» Task to carry out
Your answer should consist of the lines in the following data that contain "https".

═══ Records for the task ═══

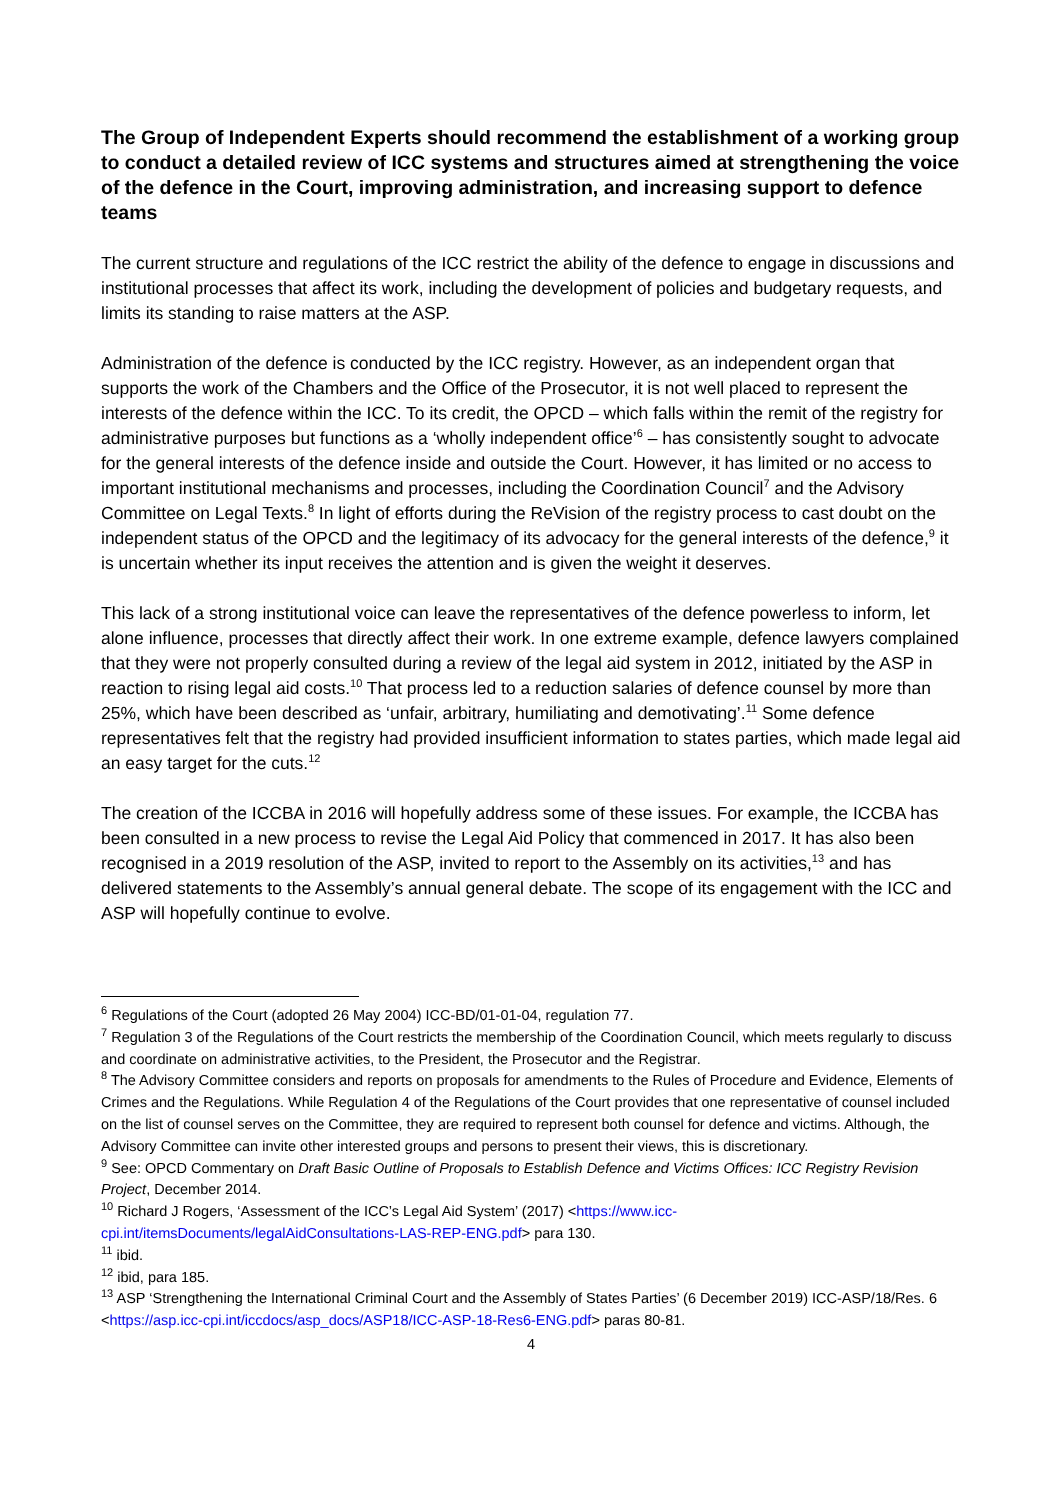The Group of Independent Experts should recommend the establishment of a working group to conduct a detailed review of ICC systems and structures aimed at strengthening the voice of the defence in the Court, improving administration, and increasing support to defence teams
The current structure and regulations of the ICC restrict the ability of the defence to engage in discussions and institutional processes that affect its work, including the development of policies and budgetary requests, and limits its standing to raise matters at the ASP.
Administration of the defence is conducted by the ICC registry. However, as an independent organ that supports the work of the Chambers and the Office of the Prosecutor, it is not well placed to represent the interests of the defence within the ICC. To its credit, the OPCD – which falls within the remit of the registry for administrative purposes but functions as a ‘wholly independent office’<sup>6</sup> – has consistently sought to advocate for the general interests of the defence inside and outside the Court. However, it has limited or no access to important institutional mechanisms and processes, including the Coordination Council<sup>7</sup> and the Advisory Committee on Legal Texts.<sup>8</sup> In light of efforts during the ReVision of the registry process to cast doubt on the independent status of the OPCD and the legitimacy of its advocacy for the general interests of the defence,<sup>9</sup> it is uncertain whether its input receives the attention and is given the weight it deserves.
This lack of a strong institutional voice can leave the representatives of the defence powerless to inform, let alone influence, processes that directly affect their work. In one extreme example, defence lawyers complained that they were not properly consulted during a review of the legal aid system in 2012, initiated by the ASP in reaction to rising legal aid costs.<sup>10</sup> That process led to a reduction salaries of defence counsel by more than 25%, which have been described as ‘unfair, arbitrary, humiliating and demotivating’.<sup>11</sup> Some defence representatives felt that the registry had provided insufficient information to states parties, which made legal aid an easy target for the cuts.<sup>12</sup>
The creation of the ICCBA in 2016 will hopefully address some of these issues. For example, the ICCBA has been consulted in a new process to revise the Legal Aid Policy that commenced in 2017. It has also been recognised in a 2019 resolution of the ASP, invited to report to the Assembly on its activities,<sup>13</sup> and has delivered statements to the Assembly’s annual general debate. The scope of its engagement with the ICC and ASP will hopefully continue to evolve.
<sup>6</sup> Regulations of the Court (adopted 26 May 2004) ICC-BD/01-01-04, regulation 77.
<sup>7</sup> Regulation 3 of the Regulations of the Court restricts the membership of the Coordination Council, which meets regularly to discuss and coordinate on administrative activities, to the President, the Prosecutor and the Registrar.
<sup>8</sup> The Advisory Committee considers and reports on proposals for amendments to the Rules of Procedure and Evidence, Elements of Crimes and the Regulations. While Regulation 4 of the Regulations of the Court provides that one representative of counsel included on the list of counsel serves on the Committee, they are required to represent both counsel for defence and victims. Although, the Advisory Committee can invite other interested groups and persons to present their views, this is discretionary.
<sup>9</sup> See: OPCD Commentary on Draft Basic Outline of Proposals to Establish Defence and Victims Offices: ICC Registry Revision Project, December 2014.
<sup>10</sup> Richard J Rogers, ‘Assessment of the ICC’s Legal Aid System’ (2017) <https://www.icc-cpi.int/itemsDocuments/legalAidConsultations-LAS-REP-ENG.pdf> para 130.
<sup>11</sup> ibid.
<sup>12</sup> ibid, para 185.
<sup>13</sup> ASP ‘Strengthening the International Criminal Court and the Assembly of States Parties’ (6 December 2019) ICC-ASP/18/Res. 6 <https://asp.icc-cpi.int/iccdocs/asp_docs/ASP18/ICC-ASP-18-Res6-ENG.pdf> paras 80-81.
4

═══

» Exercise result
<sup>10</sup> Richard J Rogers, ‘Assessment of the ICC’s Legal Aid System’ (2017) <https://www.icc-cpi.int/itemsDocuments/legalAidConsultations-LAS-REP-ENG.pdf> para 130.
<sup>13</sup> ASP ‘Strengthening the International Criminal Court and the Assembly of States Parties’ (6 December 2019) ICC-ASP/18/Res. 6 <https://asp.icc-cpi.int/iccdocs/asp_docs/ASP18/ICC-ASP-18-Res6-ENG.pdf> paras 80-81.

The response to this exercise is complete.